**INSTRUCTIONS FOR THE TASK:** Without including the pictures, copy out every line below.

**COLLECTED DATA:**
↓

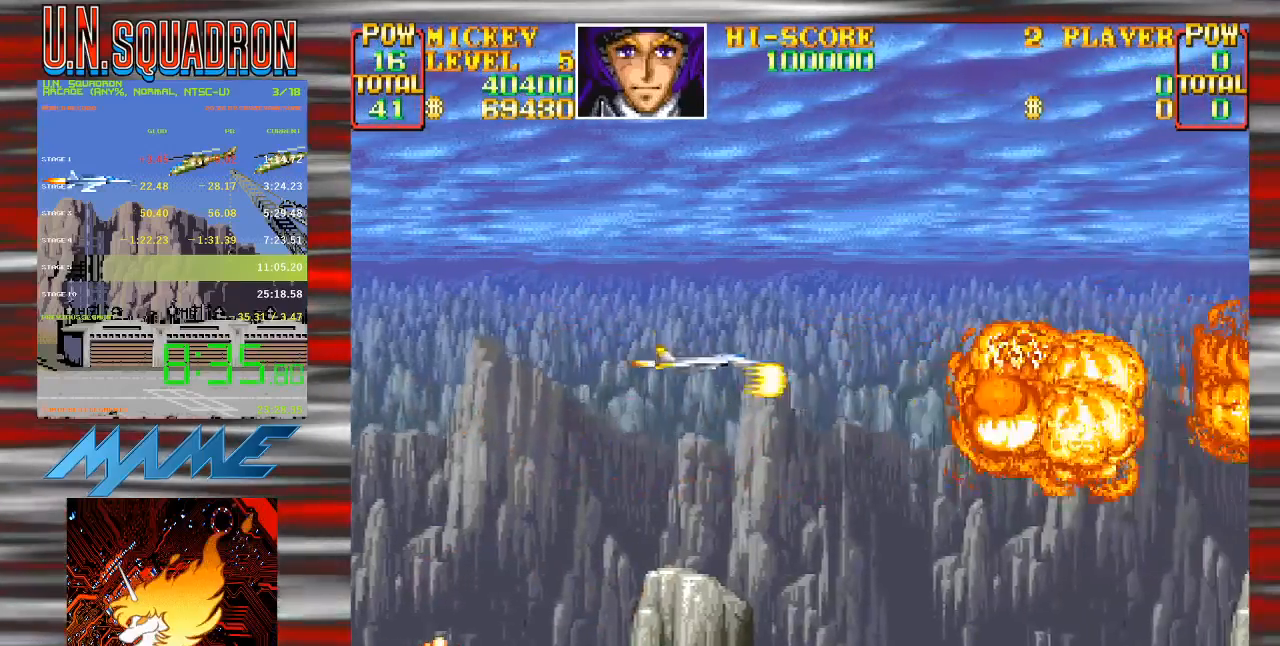
{"dt_ms": 500, "buttons": ["Y", "DPAD_UP", "DPAD_RIGHT"], "events": [[50, "DPAD_LEFT", "up"], [67, "DPAD_UP", "up"], [267, "DPAD_UP", "down"], [350, "DPAD_RIGHT", "down"]]}
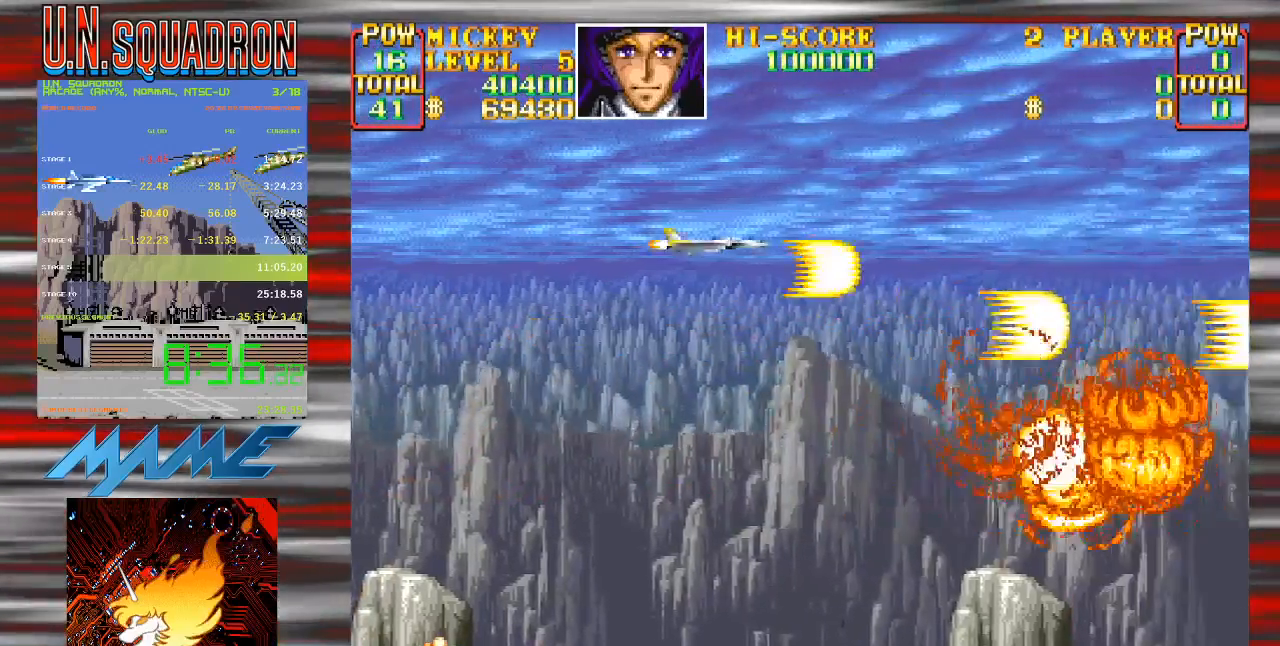
{"dt_ms": 500, "buttons": ["Y", "DPAD_DOWN"], "events": [[33, "DPAD_RIGHT", "up"], [217, "DPAD_UP", "up"], [233, "Y", "up"], [333, "Y", "down"], [383, "DPAD_DOWN", "down"]]}
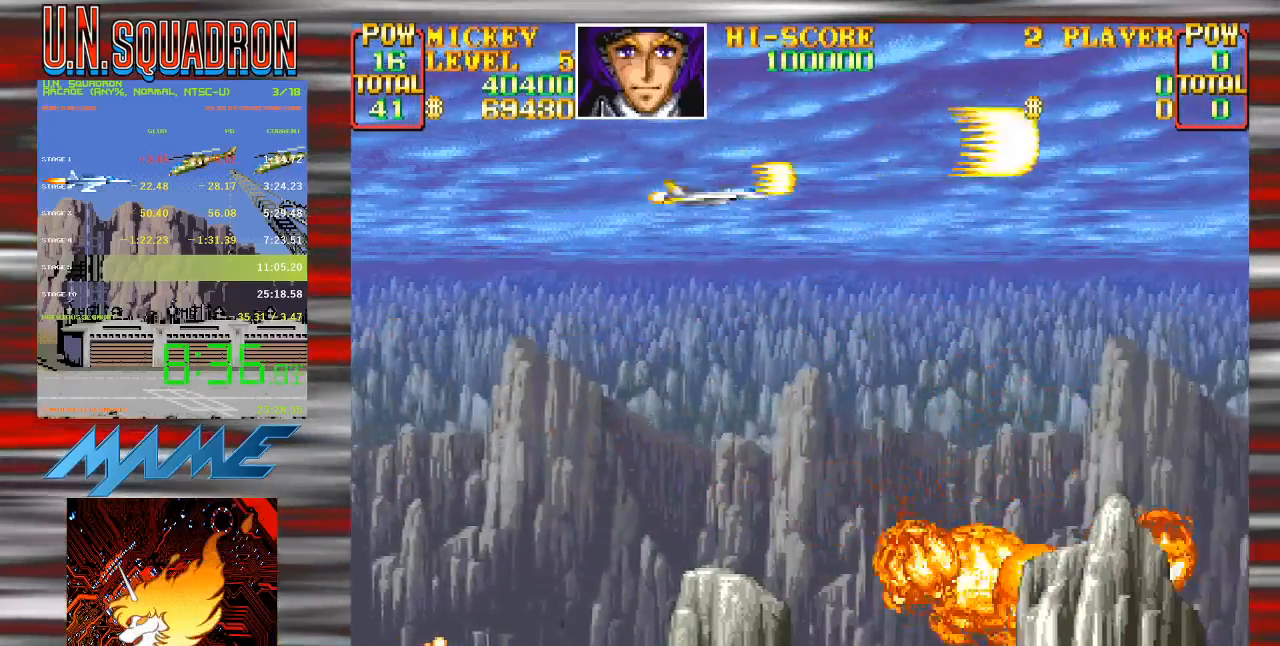
{"dt_ms": 500, "buttons": ["Y", "DPAD_DOWN", "DPAD_RIGHT"], "events": [[67, "DPAD_DOWN", "up"], [283, "DPAD_DOWN", "down"], [333, "DPAD_RIGHT", "down"]]}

↑

**RESPONSE BOX:**
{"dt_ms": 500, "buttons": ["Y", "DPAD_UP", "DPAD_RIGHT"], "events": [[50, "DPAD_LEFT", "up"], [67, "DPAD_UP", "up"], [267, "DPAD_UP", "down"], [350, "DPAD_RIGHT", "down"]]}
{"dt_ms": 500, "buttons": ["Y", "DPAD_DOWN"], "events": [[33, "DPAD_RIGHT", "up"], [217, "DPAD_UP", "up"], [233, "Y", "up"], [333, "Y", "down"], [383, "DPAD_DOWN", "down"]]}
{"dt_ms": 500, "buttons": ["Y", "DPAD_DOWN", "DPAD_RIGHT"], "events": [[67, "DPAD_DOWN", "up"], [283, "DPAD_DOWN", "down"], [333, "DPAD_RIGHT", "down"]]}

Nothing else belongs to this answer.